Instantaneous Core Loss -- Cycle-by-cycle Modeling of Power Magnetics in PWM DC-AC Converters

TL;DR

This paper introduces the concept of instantaneous core loss in power magnetic components under PWM excitation, enabling cycle-by-cycle modeling of core losses in PWM DC-AC converters, which was previously unachievable.

Contribution

It proposes a novel method to measure and model instantaneous core loss as a function of time, capturing the fundamental-frequency effects on core loss.

Findings

Discovered higher core loss during discharging stages.

Developed a time-domain model for major loop core loss.

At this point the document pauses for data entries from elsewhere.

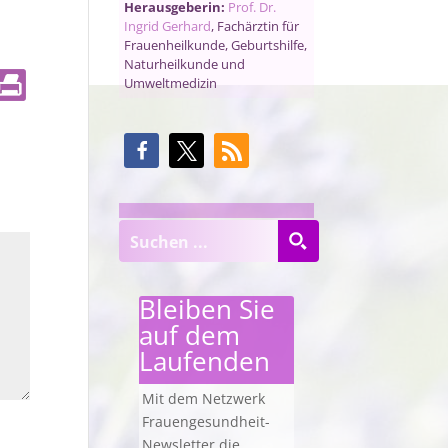
Herausgeberin:
Prof. Dr.
Ingrid Gerhard
, Fachärztin für
Frauenheilkunde, Geburtshilfe,
Naturheilkunde und
Umweltmedizin
Bleiben Sie
auf dem
Laufenden
Mit dem Netzwerk
Frauengesundheit-
Newsletter die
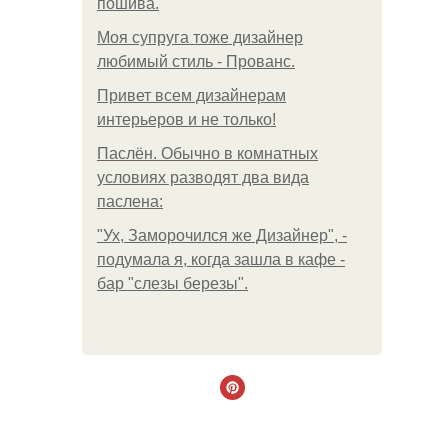
пошива.
Моя супруга тоже дизайнер
любимый стиль - Прованс.
Привет всем дизайнерам
интерьеров и не только!
Паслён. Обычно в комнатных
условиях разводят два вида
паслена:
"Ух, Заморочился же Дизайнер", -
подумала я, когда зашла в кафе -
бар "слезы березы".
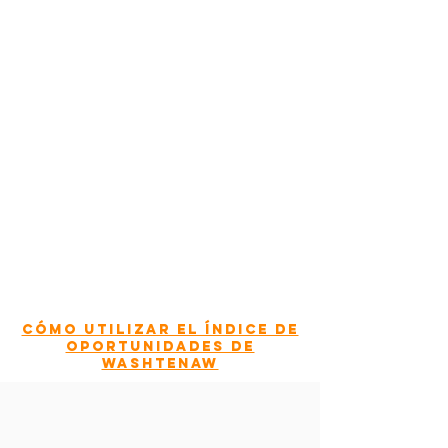
Cómo utilizar el índice de
oportunidades de
Washtenaw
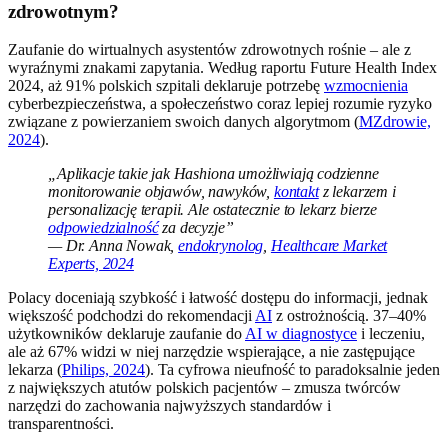
zdrowotnym?
Zaufanie do wirtualnych asystentów zdrowotnych rośnie – ale z
wyraźnymi znakami zapytania. Według raportu Future Health Index
2024, aż 91% polskich szpitali deklaruje potrzebę
wzmocnienia
cyberbezpieczeństwa, a społeczeństwo coraz lepiej rozumie ryzyko
związane z powierzaniem swoich danych algorytmom (
MZdrowie,
2024
).
„Aplikacje takie jak Hashiona umożliwiają codzienne
monitorowanie objawów, nawyków,
kontakt
z lekarzem i
personalizację terapii. Ale ostatecznie to lekarz bierze
odpowiedzialność
za decyzje”
— Dr. Anna Nowak,
endokrynolog
,
Healthcare Market
Experts, 2024
Polacy doceniają szybkość i łatwość dostępu do informacji, jednak
większość podchodzi do rekomendacji
AI
z ostrożnością. 37–40%
użytkowników deklaruje zaufanie do
AI w diagnostyce
i leczeniu,
ale aż 67% widzi w niej narzędzie wspierające, a nie zastępujące
lekarza (
Philips, 2024
). Ta cyfrowa nieufność to paradoksalnie jeden
z największych atutów polskich pacjentów – zmusza twórców
narzędzi do zachowania najwyższych standardów i
transparentności.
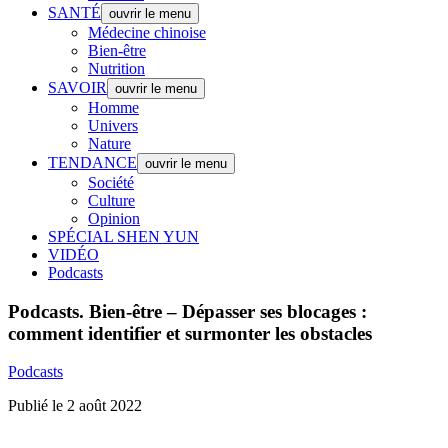
SANTÉ
ouvrir le menu
Médecine chinoise
Bien-être
Nutrition
SAVOIR
ouvrir le menu
Homme
Univers
Nature
TENDANCE
ouvrir le menu
Société
Culture
Opinion
SPÉCIAL SHEN YUN
VIDÉO
Podcasts
Podcasts.
Bien-être – Dépasser ses blocages :
comment identifier et surmonter les obstacles
Podcasts
Publié le 2 août 2022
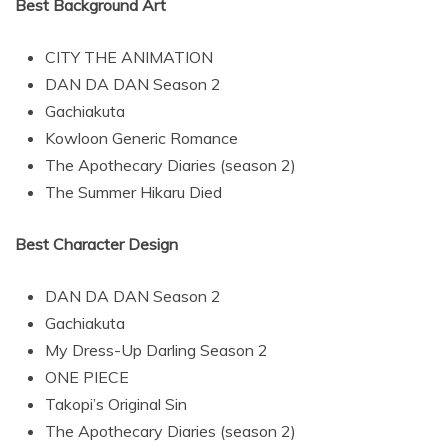
Best Background Art
CITY THE ANIMATION
DAN DA DAN Season 2
Gachiakuta
Kowloon Generic Romance
The Apothecary Diaries (season 2)
The Summer Hikaru Died
Best Character Design
DAN DA DAN Season 2
Gachiakuta
My Dress-Up Darling Season 2
ONE PIECE
Takopi’s Original Sin
The Apothecary Diaries (season 2)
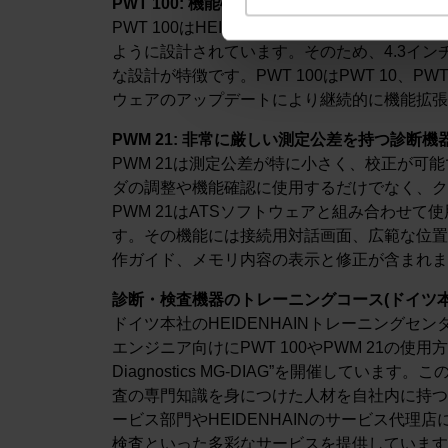
PWT 100: 機能確認および調整用の持ち運び
PWT 100はHEIDENHAIN製エンコーダ
ように設計されています。そのため、4.3イ
な設計が特徴です。PWT 100はPWT 10、P
ウェアのアップデートにより継続的に機能拡張
PWM 21: 非常に厳しい測定公差を持つ診断機
PWM 21は測定公差が特に小さく、校正が可
ダの調整や機能確認に使用するだけでなく、ク
PWM 21はATSソフトウェアと組み合わせ
す。その機能には接続用対話画面、広範な位置
作ガイド、メモリ内容の表示と修正が含まれま
診断・検査機器のトレーニングコース(ドイツ本
ドイツ本社のHEIDENHAINトレーニング
エンジニア向けにPWT 100やPWM 21の使用
Diagnostics MG-DIAG”を開催して
査の専門知識を身につけた人材を自社内に持つこ
ービス部門やHEIDENHAINのサービス代
検査といった多彩なサービスを提供しています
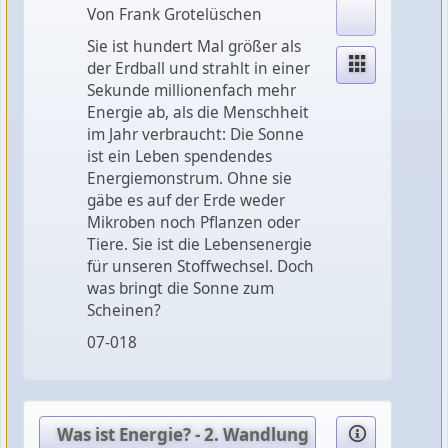
Von Frank Grotelüschen
Sie ist hundert Mal größer als
der Erdball und strahlt in einer
Sekunde millionenfach mehr
Energie ab, als die Menschheit
im Jahr verbraucht: Die Sonne
ist ein Leben spendendes
Energiemonstrum. Ohne sie
gäbe es auf der Erde weder
Mikroben noch Pflanzen oder
Tiere. Sie ist die Lebensenergie
für unseren Stoffwechsel. Doch
was bringt die Sonne zum
Scheinen?
07-018
Was ist Energie? - 2. Wandlung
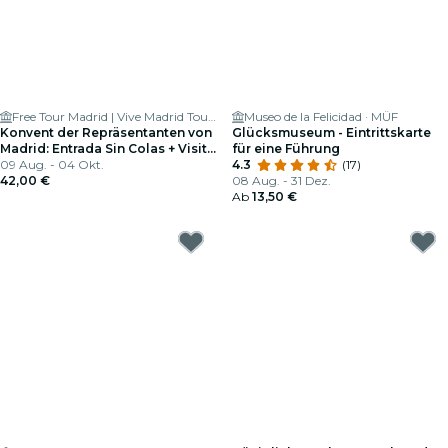
Free Tour Madrid | Vive Madrid Tours
Museo de la Felicidad · MÜF
Konvent der Repräsentanten von
Glücksmuseum - Eintrittskarte
Madrid: Entrada Sin Colas + Visita
für eine Führung
Guiada
09 Aug. - 04 Okt.
4.3
(17)
42,00 €
08 Aug. - 31 Dez.
Ab
13,50 €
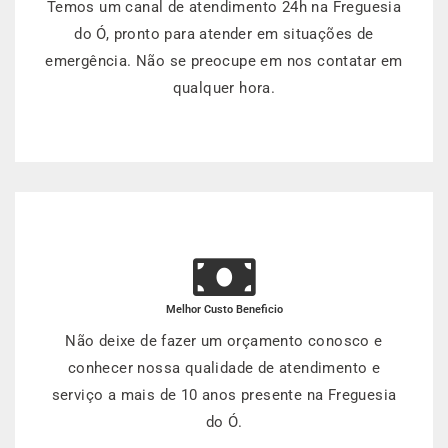
Temos um canal de atendimento 24h na Freguesia
do Ó, pronto para atender em situações de
emergência. Não se preocupe em nos contatar em
qualquer hora.
Melhor Custo Beneficio
Não deixe de fazer um orçamento conosco e
conhecer nossa qualidade de atendimento e
serviço a mais de 10 anos presente na Freguesia
do Ó.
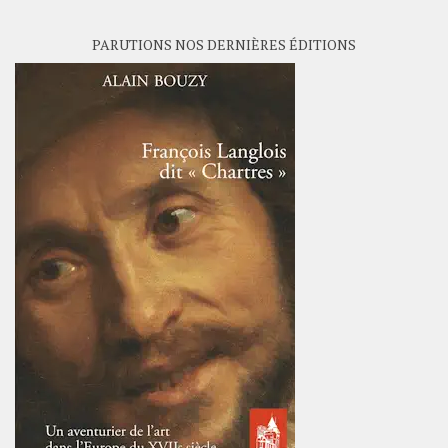
PARUTIONS NOS DERNIÈRES ÉDITIONS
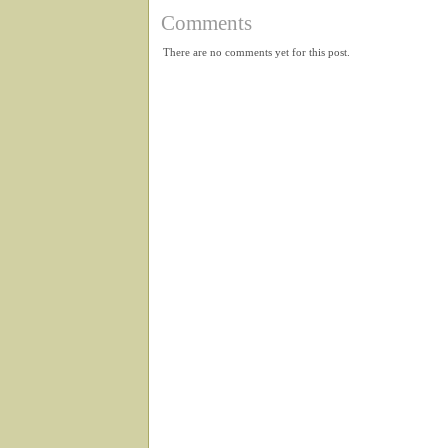
Comments
There are no comments yet for this post.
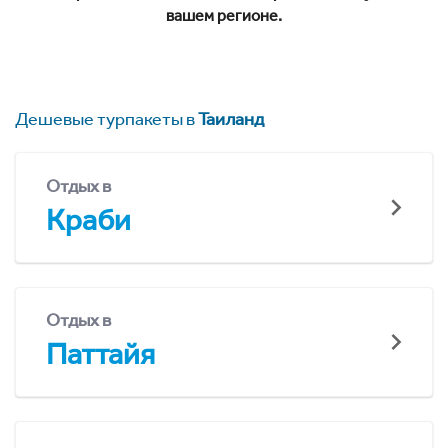
вашем регионе.
Дешевые турпакеты в
Таиланд
Отдых в
Краби
Отдых в
Паттайя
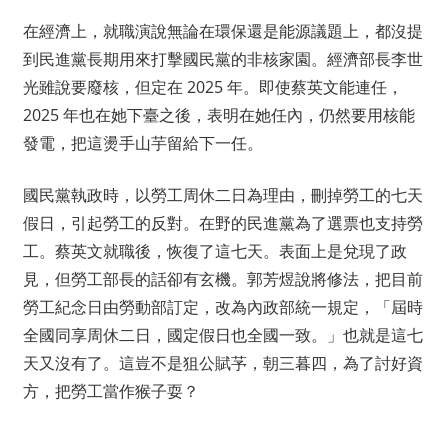
在經濟上，就職演說無論在環保還是能源議題上，都沒提
到民進黨長期用來打擊國民黨的非核家園。經濟部長李世
光雖說要廢核，但定在 2025 年。即使蔡英文能連任，
2025 年也在她下臺之後，表明在她任內，仍然要用核能
發電，把這燙手山芋留給下一任。
國民黨執政時，以勞工周休二日為理由，刪掉勞工的七天
假日，引起勞工的反對。在野的民進黨為了選票也支持勞
工。蔡英文就職後，恢復了這七天。表面上是兌現了政
見，但勞工部長的話卻有玄機。郭芳煜說將修法，把目前
勞工紀念日由勞動部訂定，改為內政部統一規定，「屆時
全國同享周休二日，國定假日也全國一致。」也就是這七
天又沒有了。這豈不是狙公賦芧，朝三暮四，為了討好資
方，把勞工當作猴子耍？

Enabled cycle-by-cycle core loss prediction in PWM converters.

Abstract

Nowadays, PWM excitation is one of the most common waveforms seen by magnetic components in power electronic converters. Core loss modelling approaches such as improved Generalized Steinmetz equation (iGSE) or the loss map based on composite waveform hypothesis (CWH) process the PWM excitation piecewisely, which is proven to be effective for DC DC converters. As the additional challenge in PWM DC AC converters, the fundamental-frequency sinewave component induces the "major loop loss" on top of the piecewise high-frequency segments, which however cannot be modelled on a switching cycle basis by any existing methods. To address this gap, this paper proposes a novel fundamental concept, instantaneous core loss, which is the time-domain core loss observed experimentally for the first time in history. Extending the reactive voltage cancellation concept, this work presents a method to measure the instantaneous core loss, which only contains real power loss, as a function of time. Based on measurements in evaluated soft magnetic components, it was discovered that the discharging stage exhibits higher core loss than the charging stage. A modelling approach is then proposed to break down the major loop core loss, typically an average value in the literature, into the time domain to enable cycle-by-cycle modelling of core losses in PWM converters. This work enhances the fundamental understanding of the core loss process by moving from the average model to the time-domain model.